NCGA Applauds Trump for Prioritizing Infrastructure, Details Concerns Over Waterways Plans

February 12, 2018

NCGA Applauds Trump for Prioritizing Infrastructure, Details Concerns Over Waterways Plans

Feb 12, 2018

Key Issues:Transportation and Infrastructure

The National Corn Growers Association thanked President Trump following the announcement detailing his plan to rebuild America’s infrastructure and making it a national priority today. Noting the particular importance of improving rural infrastructure, and pledging $50 billion dollars to do so, this announcement clearly shows the value the Administration places on rural communities, and NCGA looks forward to working with them in their efforts to achieve this important goal.

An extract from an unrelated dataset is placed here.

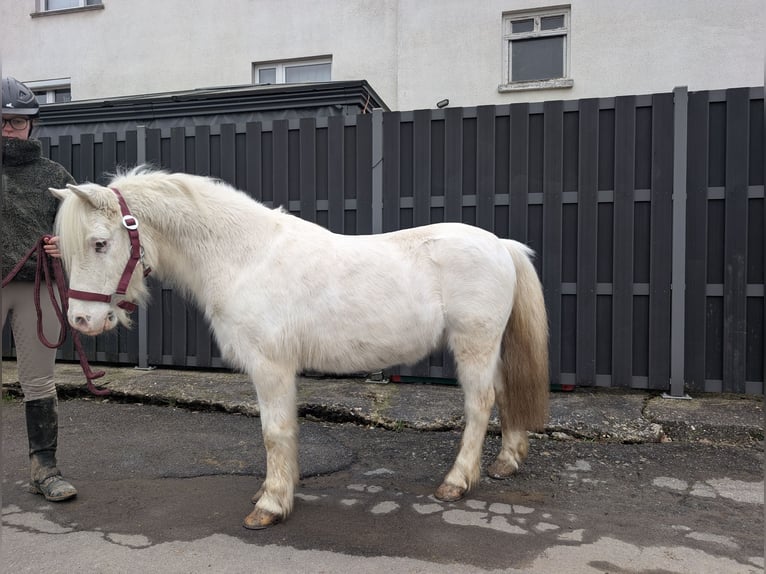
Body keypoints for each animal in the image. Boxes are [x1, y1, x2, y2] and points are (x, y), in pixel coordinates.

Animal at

While NCGA is pleased in the investment in rural infrastructure, plans outlined to address water transportation systems cause some concern in their current state.


Water transportation systems like the Upper Mississippi River corridor are critical corridors of commerce for many industries including agriculture and the nation’s farmers. We are currently depending on a dilapidated system of locks and dams that is more than half a century old, and on borrowed time.


Nearly three-quarters of U.S. grain exports are transported to port via the U.S. river system, but most of the nation’s locks and dams have outlived their intended 50-year lifespans. Breakdowns in the river infrastructure add to transport costs, some of which are passed on to farmers. Meanwhile, rural areas rely disproportionately on federal funding for infrastructure projects, underscoring the need for robust federal investment.


Rural communities continue to see infrastructure deteriorate, jeopardizing jobs, our agriculture competitiveness, and the long-term future of family farmers.


When farmers and business owners have to find alternative routes, it creates delays in getting products to market and increases the cost of production and export. These delays have real world results with estimates stating that America’s transportation deficiencies will cost U.S. agriculture $1.3 billion in exports by 2020.